In the digitised industrial world, data rules. Intelligent data is crucial for companies in the industrial OEM sector to make faster business decisions. With the growth of the Industrial Internet of Things (IIoT) and other data-driven technologies, industrial OEMs can now collect more data from their machines and equipment than ever. However, this abundance of data can be overwhelming and cause a paralysing analysis of the massive amounts of data generated.
Industrial OEMs now recognise that the key to growth and success lies in their ability to harness all this data and turn it into actionable insights. By gathering and analysing data, industrial OEMs can identify areas for improvement, increase efficiency, reduce costs, and enhance overall business performance.
This article explores how industrial OEMs can transform data into faster business decisions.
Harvesting data from connected machines and equipment
The first step in transforming data into faster business decisions involves collecting data through advanced sensors and machines. Industrial OEMs need a reliable network connection to their machinery to collect data for practical analysis. With the field sensors communicating with cloud technologies, it is now easy to gather data from equipment in real-time and process them in many different ways. Clean and meaningful data enable OEMs with powerful insights that help critical functions like remote monitoring and predictive maintenance.
Systems and networks must extract a wide variety and mix of industrial data from several devices in the field. It could include operating parameters like temperature, pressure, voltage, and amperage data. Collecting real-time data from the equipment will allow OEMs to monitor the machine’s near real-time performance and identify improvement areas.
Analysing data to identify patterns, trends, and insights
Once the data is gathered, the next step for industrial OEMs is to analyse it to extract valuable insights. Such studies involve using machine learning algorithms to identify patterns and trends that would otherwise be difficult to spot. By leveraging the power of artificial intelligence, machine learning technologies, and predictive analytics, industrial OEMs can quickly identify shifting trends, anticipate potential problems, and make rapid decisions based on that data.
The advent of data analytics has made this process easier by providing tools and techniques that make it easier for analysts to analyse data quickly. This analysis could include examining data at a granular level to identify unique patterns, forecasting future trends using predictive modelling, and even identifying potential issues before they become critical. Data mining, a technique that uses algorithms and statistical models to extract essential information from large data sets, can be used to identify patterns and insights.
Transforming data into actionable insights
The ultimate goal of data collection and analysis is to generate actionable insights. Industrial OEMs need to convert data into information that can be used to drive faster business decisions. With error-free data, industrial OEMs can identify inefficiencies, evaluate performance, and make process improvements that lead to lower costs and increased efficiency.
By leveraging predictive analytics, OEMs can predict future outcomes and adjust course as needed. For example, identifying the most common cause of equipment failure can help OEMs plan maintenance ahead of time to avoid costly breakdowns, which increases uptime and revenue.
Intelligent data systems help data-driven decision-making for everyone. Live dashboards or mobile applications are a great way to achieve critical decisions. This, in turn, makes it easier for operators to take necessary actions.
Leveraging data to optimise operations
The insights generated from data analysis can help industrial OEMs optimise different aspects of their business. This information allows manufacturers to adjust production lines, reduce machine downtime, and improve supply chain efficiency.

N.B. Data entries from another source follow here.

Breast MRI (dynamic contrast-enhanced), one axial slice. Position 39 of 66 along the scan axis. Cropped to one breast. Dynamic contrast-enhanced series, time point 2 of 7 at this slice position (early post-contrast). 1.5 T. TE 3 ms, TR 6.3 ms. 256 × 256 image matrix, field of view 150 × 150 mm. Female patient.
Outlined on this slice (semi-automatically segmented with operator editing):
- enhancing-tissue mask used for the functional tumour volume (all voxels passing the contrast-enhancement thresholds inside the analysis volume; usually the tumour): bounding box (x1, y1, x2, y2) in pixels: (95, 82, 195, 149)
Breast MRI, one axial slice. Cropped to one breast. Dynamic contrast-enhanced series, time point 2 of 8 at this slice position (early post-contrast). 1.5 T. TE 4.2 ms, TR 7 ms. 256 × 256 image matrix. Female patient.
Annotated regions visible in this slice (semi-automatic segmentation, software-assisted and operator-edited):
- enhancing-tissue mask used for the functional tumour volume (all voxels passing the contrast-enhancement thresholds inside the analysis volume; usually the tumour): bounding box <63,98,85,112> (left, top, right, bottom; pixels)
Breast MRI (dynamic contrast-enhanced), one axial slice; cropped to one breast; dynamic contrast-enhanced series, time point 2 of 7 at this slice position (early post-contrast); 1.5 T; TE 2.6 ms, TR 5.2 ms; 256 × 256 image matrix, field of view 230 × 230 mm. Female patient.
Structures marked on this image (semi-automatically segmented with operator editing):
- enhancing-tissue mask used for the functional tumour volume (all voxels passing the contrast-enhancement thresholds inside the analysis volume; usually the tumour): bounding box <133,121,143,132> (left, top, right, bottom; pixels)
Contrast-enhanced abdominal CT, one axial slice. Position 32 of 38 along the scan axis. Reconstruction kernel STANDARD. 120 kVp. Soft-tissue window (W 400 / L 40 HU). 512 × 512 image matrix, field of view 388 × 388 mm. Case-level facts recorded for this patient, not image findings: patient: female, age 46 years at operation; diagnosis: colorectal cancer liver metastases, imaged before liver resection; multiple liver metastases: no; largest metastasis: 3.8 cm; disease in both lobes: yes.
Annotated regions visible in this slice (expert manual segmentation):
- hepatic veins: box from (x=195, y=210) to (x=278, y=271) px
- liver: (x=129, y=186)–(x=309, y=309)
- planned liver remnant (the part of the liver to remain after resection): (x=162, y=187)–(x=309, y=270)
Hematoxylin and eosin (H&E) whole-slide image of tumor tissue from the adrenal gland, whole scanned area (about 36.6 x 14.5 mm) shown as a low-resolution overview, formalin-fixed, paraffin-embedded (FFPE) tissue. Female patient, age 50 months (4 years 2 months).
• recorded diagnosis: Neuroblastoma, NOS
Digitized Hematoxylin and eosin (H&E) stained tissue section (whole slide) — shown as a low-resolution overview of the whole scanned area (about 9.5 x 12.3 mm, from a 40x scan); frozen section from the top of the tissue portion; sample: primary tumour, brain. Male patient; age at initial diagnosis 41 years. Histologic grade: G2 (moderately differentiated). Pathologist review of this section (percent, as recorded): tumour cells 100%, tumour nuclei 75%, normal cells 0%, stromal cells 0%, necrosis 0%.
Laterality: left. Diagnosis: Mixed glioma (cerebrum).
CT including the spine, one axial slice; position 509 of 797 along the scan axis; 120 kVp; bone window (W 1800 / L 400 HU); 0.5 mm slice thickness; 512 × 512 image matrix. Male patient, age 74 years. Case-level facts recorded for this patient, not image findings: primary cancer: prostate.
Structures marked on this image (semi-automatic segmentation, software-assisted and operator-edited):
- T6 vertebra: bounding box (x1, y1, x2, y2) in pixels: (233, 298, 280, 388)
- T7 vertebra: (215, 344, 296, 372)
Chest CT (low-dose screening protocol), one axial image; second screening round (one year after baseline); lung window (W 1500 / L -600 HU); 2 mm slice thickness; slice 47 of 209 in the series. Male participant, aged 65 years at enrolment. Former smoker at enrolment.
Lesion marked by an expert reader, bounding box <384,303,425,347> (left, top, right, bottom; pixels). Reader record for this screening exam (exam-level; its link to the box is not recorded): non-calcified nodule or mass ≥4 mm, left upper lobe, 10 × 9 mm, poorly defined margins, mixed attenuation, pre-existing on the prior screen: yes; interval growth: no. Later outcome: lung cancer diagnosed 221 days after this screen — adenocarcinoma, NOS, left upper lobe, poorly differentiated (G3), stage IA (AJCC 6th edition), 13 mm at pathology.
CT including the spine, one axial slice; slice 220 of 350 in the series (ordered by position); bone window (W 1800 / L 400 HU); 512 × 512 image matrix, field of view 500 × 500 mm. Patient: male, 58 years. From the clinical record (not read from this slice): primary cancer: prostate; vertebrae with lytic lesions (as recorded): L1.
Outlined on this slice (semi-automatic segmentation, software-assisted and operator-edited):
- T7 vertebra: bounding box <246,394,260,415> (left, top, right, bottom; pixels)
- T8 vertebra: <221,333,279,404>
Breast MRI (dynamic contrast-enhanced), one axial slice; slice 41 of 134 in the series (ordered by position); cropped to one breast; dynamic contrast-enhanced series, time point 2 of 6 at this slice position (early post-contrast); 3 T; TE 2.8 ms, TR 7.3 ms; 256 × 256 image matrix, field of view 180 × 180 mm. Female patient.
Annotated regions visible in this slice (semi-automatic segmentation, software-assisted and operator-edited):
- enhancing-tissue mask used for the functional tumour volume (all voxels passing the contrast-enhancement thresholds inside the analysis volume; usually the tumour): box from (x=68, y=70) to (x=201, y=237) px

For example, analytics can identify bottlenecks in production lines, enabling manufacturers to make changes that increase productivity. Similarly, logistics and supply chain operations could be optimised using data to reduce logistics costs, improve supplier performance, or optimise inventory levels.
With the right DataOps, organisations can make data democratisation a reality. Automated analytics in real-time enhances data usability and readability. Such a single source of truth also enables data security and compliance which is non-negotiable from both performance and workforce-safety points of view.
Implementing ongoing improvements and monitoring performance
Improving the use of data is a continuous process. Industrial OEMs must regularly track results, monitor performance, and assess progress. Based on the priorities and goals, operators, supervisors, and field engineers can collectively take necessary steps for improvements.
Monitoring and reporting should be part of the business process to monitor performance regularly. Such practices, when implemented regularly, ensure maximum productivity. On these lines, the decision-makers can set the organisation’s KPIs to monitor the progress and performance of the overall infrastructure.
Based on recent studies by global Institutes:
- Data-driven organisations are 3X more likely to report significant improvement in decision-making
- Data-driven companies are 58 per cent more likely to beat revenue goals than others
- Data-driven organisations are 23 times more likely to acquire customers
Conclusion
In today’s digital age, data analytics is no longer an optional component for businesses in the industrial OEM sector. To remain competitive, industrial OEMs must leverage data insights to drive faster business decisions, reduce costs, increase efficiency, and accelerate growth.
By focusing on data collection, analysis, and transformation, industrial OEMs can identify where improvements need to be made, implement process enhancements, and ensure compliance. This enhanced visibility can enable them to make informed decisions quicker and provides a competitive edge. Additionally, leveraging data analytics enables customers to understand their machines’ performance, enabling informed decision-making.